(Rendered chart images)
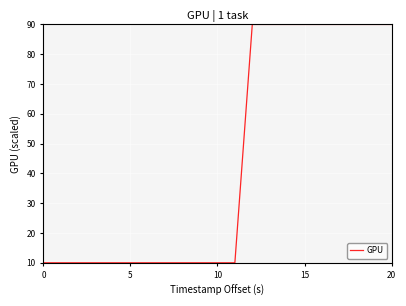

What is the smallest value displayed?

10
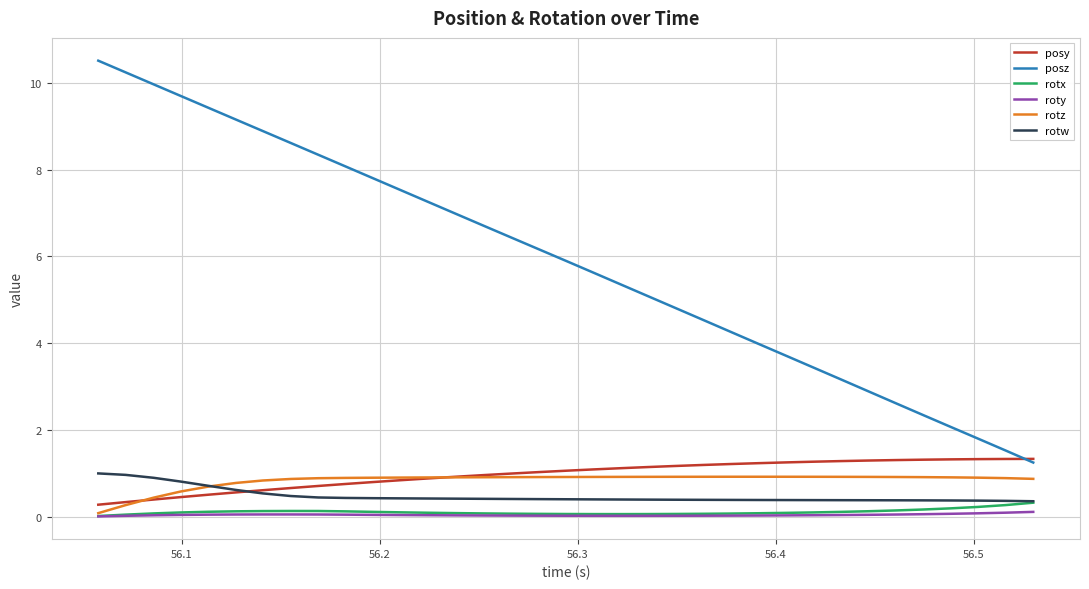

Which series has the largest total across all categories?

posz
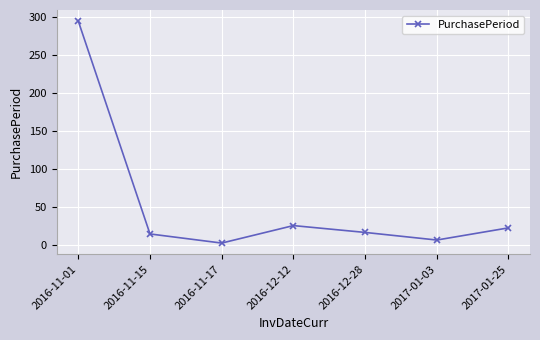

True or false: the data has more than 0 interior local peaks.

True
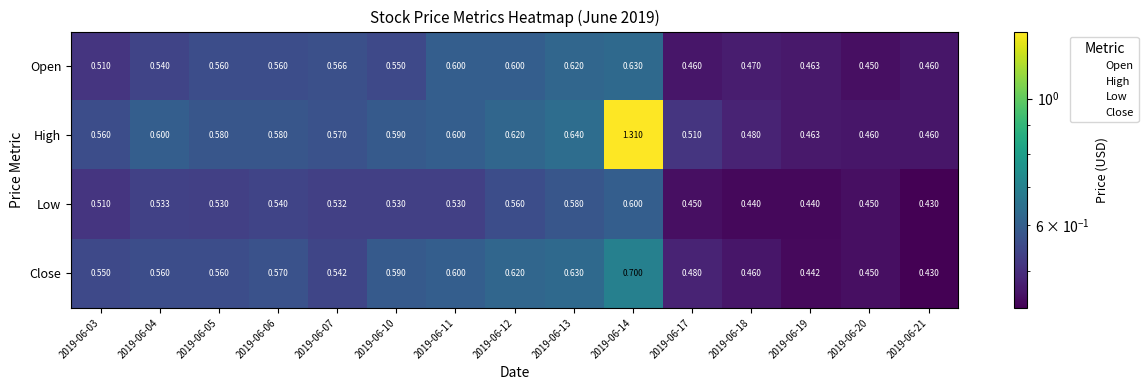

At which category is the sum across all series the highest?

2019-06-14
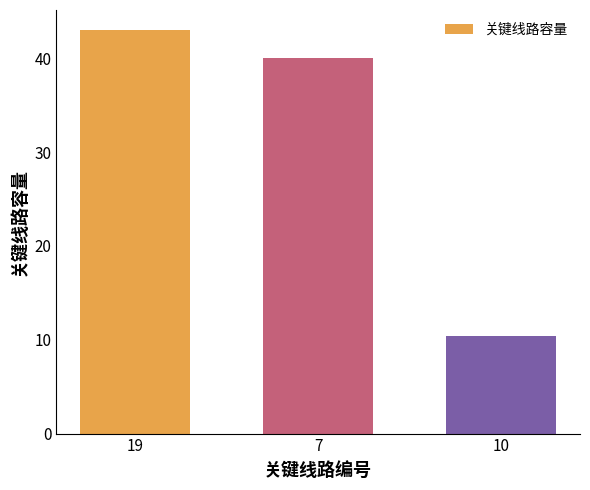

What is the ratio of the value at 10 to the value at 7?

0.3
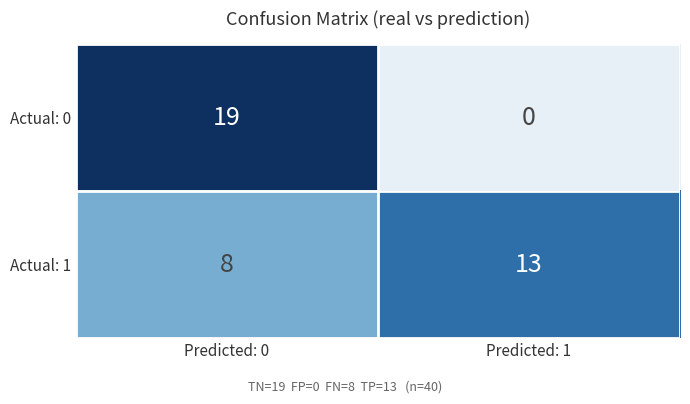

The Actual: 0 series shows 19 at Predicted: 0. True or false?

True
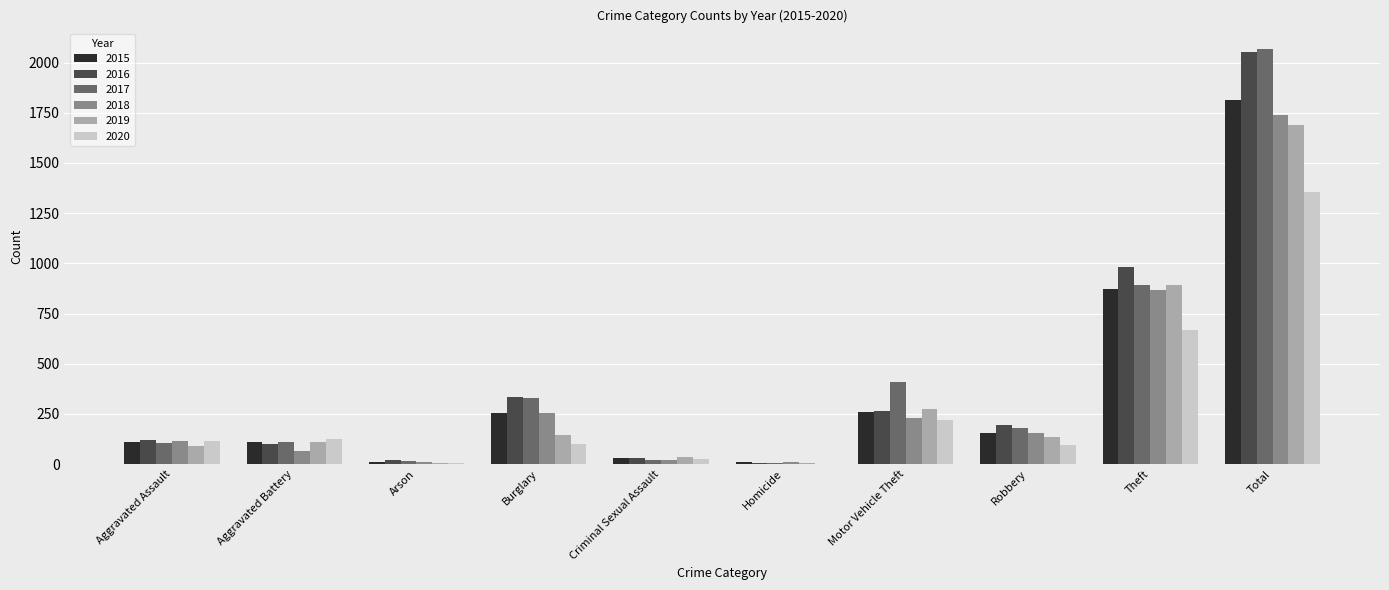

At which label does 2015 reach its peak?

Total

-- What this task involves --
Can you write out all the material above again, substituting "group" for each "series" and changing nothing else? Leave the pictures out.

-- Your solution --
What is the smallest value displayed?

10

Which group has the largest total across all categories?

posz

True or false: the data has more than 0 interior local peaks.

True

At which category is the sum across all group the highest?

2019-06-14

What is the ratio of the value at 10 to the value at 7?

0.3

The Actual: 0 group shows 19 at Predicted: 0. True or false?

True

At which label does 2015 reach its peak?

Total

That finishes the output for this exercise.